The only problem with this campsite is that it was so dark and cool and silent in the mornings that we slept till almost 8 o'clock each day.  (On second thought, that was not a major problem.)

September 25:  In the morning, we walked along the coast at Russian Gulch -- in places, the sea caves had cut all the way through the cliffs:

Later, we hiked to Russian Gulch falls – note Felice sitting at the top of the falls in the first picture:

This is a rather tame video of biking in the Mendocino woods:

We were happy to discover that the hiking and biking trails were in much better shape than the last time we had visited this area, which was during the state budget crisis.

September 26:  In the morning, we hiked in the Mendocino Headlands.  One of the sea caves formed a tunnel -- the waves swept straight through the tunnel and broke on the inside of the cove:

From the cliffs, we could look down into the tunnel, as part of the roof had collapsed:

The ocean was a deep cobalt blue – this picture almost captures it, but not quite:

The waves had carved a cul de sac cave into the cliffs – each wave would compress the air inside the cave, causing it to explode back out the entrance:

Later that afternoon, we rode our bikes on the Big River Trail.  There were some views of the river, but the trees were fairly dense most of the way:

This is the obligatory shot of our isolated campsite, deep in the redwoods:

And this is the obligatory shot of cocktail hour, sitting by our own private miniature waterfall, all bundled up on a chilly afternoon:

September 27:  We drove across the state to Minden, Nevada, and stayed in an RV park near a casino.  It was another long day, but it put us into position to get to the Eastern Sierra the next day.  

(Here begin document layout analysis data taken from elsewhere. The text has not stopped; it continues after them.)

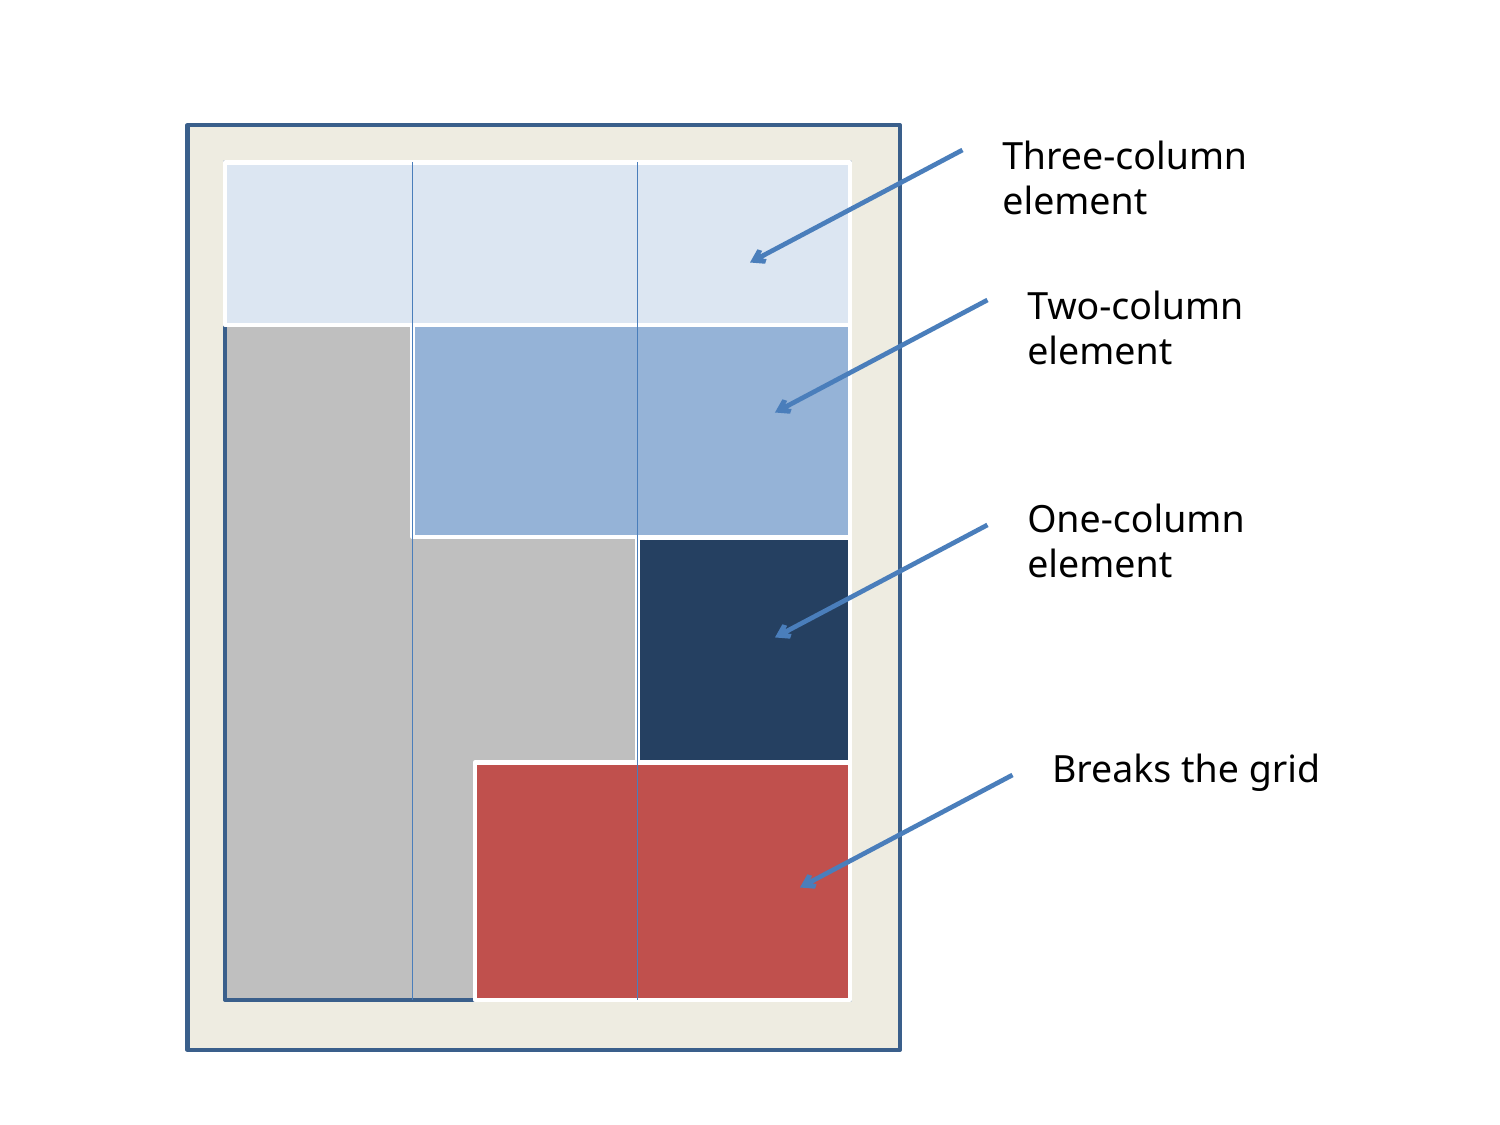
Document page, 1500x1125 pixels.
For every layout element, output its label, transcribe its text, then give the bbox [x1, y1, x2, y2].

text_box [413, 539, 635, 579]
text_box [749, 149, 963, 263]
text_box [638, 323, 852, 535]
text_box [638, 535, 769, 579]
text_box [223, 327, 412, 579]
text_box Breaks the grid [1037, 737, 1425, 798]
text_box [774, 524, 988, 580]
text_box One-column element [1012, 487, 1400, 593]
text_box [185, 590, 902, 1052]
text_box [223, 591, 635, 1002]
text_box Two-column element [1012, 274, 1400, 380]
text_box [473, 760, 852, 1002]
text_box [799, 774, 1013, 888]
text_box [638, 591, 852, 760]
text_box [774, 590, 988, 638]
text_box [413, 323, 637, 539]
text_box [223, 160, 852, 327]
text_box [185, 123, 902, 580]
text_box Three-column element [987, 124, 1375, 230]
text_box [774, 299, 988, 413]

September 28:  We headed south to the Humboldt Toiyabe National Forest, northeast of Yosemite and southwest of Bridgeport.  We were just in time for the last gasp of the aspens, which had been hit by a snowstorm a few days earlier and which were being thrashed by the wind.  There were still traces of the recent snow on the mountains.  The peaks in this shot are at 12,000:

Our campsite was at 9000 feet, tucked into the edge of an aspen grove, on a ledge above a canyon.

September 29:  We hiked in Lundy Canyon.  It is a classic “U-shaped” glacially carved valley:

We were amazed that the cascades were still running, at the end of a very dry year:

A blog post would not be complete without Felice's boot shot:

It was very windy – notice that the willow bushes in this shot are blurred by the wind:

The Lundy Canyon area has a lot of metamorphic rock, unlike most of the Sierra (which is granitic).  So the cascades jump down “stair steps” cut into the layers of rock:

At the head of the valley, there is a tricky talus slope, below the Saddlebag Lake region of Yosemite:

This short panorama shows the steepness of the talus slope and the shape of the canyon:

That afternoon, the orange aspens near our campsite were backlit by the sun:

The roaring wind was stripping the trees – Felice rescued three colorful aspen leaves:

As evening approached, the violent winds stirred up lenticular clouds:

The sunset was garish – I had to tone down the gaudy color in this shot.  The real thing was a mix of neon pink and Day-Glo orange:

This is the same shot, edited in Lightroom -- I'm not sure it's any better than the original:

September 30:  After breakfast, I tried to capture the essence of a boondocking campsite -- silence and isolation.  There was no one else near us, for many miles around:

This is the same shot, edited in Lightroom:

We hiked the Barney Lake trail, in the Twin Lakes area.  The aspens formed a tunnel over parts of the trail:

It was cold and windy at the lake:

Little Slide Canyon cuts south from the trail:

That night, the tail of the Big Dipper arched over the trailer:

The sky was so dark and clear that we could easily see the braided structure of the Milky Way.  (For folks who are interested in photography, this shot was taken at an ISO of 3200 for 20 seconds.  Since it was a jpeg file, I could not correct the white balance, so the trailer looks blue -- I illuminated it for a few seconds with an LED flashlight with a bluish cast.)